According to Mueller’s report, apartment occupancies are expected to be flat at peak-equilibrium levels in the first quarter of 2023. However, there will be a slight year-over-year decrease of -0.3%. This is due to a new space supply boom in 2022 that is pushing occupancies down in many of the fast-growing second-tier markets. Mueller predicts that 14 markets will be in the hype supply phase of the cycle by 1Q23. This is a result of the strong supply response of the economy re-opening.
Although demand growth is expected to settle back down to the more long-term average of 75,000 units per quarter, the national apartment asking rental rate is expected to increase by 2.3% in 1Q23. This increase is higher than the 12.3% experienced in 2021. Mueller forecasts that the national apartment asking rental rate will be up 15.9% year-over-year.

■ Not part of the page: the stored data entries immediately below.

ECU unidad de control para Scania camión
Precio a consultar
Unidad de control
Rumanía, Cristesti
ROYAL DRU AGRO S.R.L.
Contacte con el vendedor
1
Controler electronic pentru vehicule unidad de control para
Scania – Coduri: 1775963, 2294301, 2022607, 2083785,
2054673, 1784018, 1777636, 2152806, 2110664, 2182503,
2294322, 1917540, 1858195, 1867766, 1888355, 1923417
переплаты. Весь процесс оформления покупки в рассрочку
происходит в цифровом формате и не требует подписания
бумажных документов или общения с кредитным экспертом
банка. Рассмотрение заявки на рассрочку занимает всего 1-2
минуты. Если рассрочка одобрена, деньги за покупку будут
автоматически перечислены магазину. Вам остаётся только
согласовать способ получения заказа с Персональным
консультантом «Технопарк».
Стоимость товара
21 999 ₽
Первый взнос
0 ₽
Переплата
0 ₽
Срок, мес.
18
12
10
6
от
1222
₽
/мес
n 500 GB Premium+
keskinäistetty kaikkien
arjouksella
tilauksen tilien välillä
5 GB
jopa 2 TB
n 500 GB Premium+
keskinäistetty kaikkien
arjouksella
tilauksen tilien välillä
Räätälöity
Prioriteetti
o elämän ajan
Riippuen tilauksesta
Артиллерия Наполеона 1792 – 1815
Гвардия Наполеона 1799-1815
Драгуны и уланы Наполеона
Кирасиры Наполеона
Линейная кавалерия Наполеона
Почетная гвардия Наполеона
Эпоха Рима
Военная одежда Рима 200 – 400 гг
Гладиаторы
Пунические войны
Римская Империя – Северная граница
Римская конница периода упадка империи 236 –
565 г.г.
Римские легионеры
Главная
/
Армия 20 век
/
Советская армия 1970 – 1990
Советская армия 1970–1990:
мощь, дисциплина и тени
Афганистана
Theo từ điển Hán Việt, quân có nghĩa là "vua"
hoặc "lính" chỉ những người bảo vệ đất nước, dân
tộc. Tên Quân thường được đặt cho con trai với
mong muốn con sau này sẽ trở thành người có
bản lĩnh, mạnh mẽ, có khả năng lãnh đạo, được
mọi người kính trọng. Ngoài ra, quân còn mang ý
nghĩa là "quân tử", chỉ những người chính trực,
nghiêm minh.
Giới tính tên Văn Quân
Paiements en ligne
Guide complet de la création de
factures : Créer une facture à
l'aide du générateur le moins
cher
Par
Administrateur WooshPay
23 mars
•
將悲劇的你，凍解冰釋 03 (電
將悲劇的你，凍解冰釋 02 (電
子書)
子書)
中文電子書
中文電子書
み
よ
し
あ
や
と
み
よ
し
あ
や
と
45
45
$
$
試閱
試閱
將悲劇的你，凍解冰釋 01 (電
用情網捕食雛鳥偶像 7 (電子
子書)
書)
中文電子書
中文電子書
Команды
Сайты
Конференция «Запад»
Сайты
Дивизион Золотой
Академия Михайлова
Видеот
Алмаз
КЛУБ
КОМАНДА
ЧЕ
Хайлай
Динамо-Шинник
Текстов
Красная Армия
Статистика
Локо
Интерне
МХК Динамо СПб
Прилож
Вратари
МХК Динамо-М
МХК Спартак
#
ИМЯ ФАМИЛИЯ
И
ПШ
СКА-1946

It is important to note that the 10 largest apartment markets make up 50% of the total square footage of apartment space monitored by Mueller. These markets include New York, Los Angeles, Chicago, Dallas, and Houston, among others. Mueller predicts that the weighted national average will be affected by these markets.
Overall, Mueller’s forecast provides valuable insights into where apartments stand in the market cycle. The hype supply phase in many second-tier markets may lead to lower occupancies, but the national apartment asking rental rate is expected to increase. Real estate investors and professionals should take note of these trends and adjust their strategies accordingly.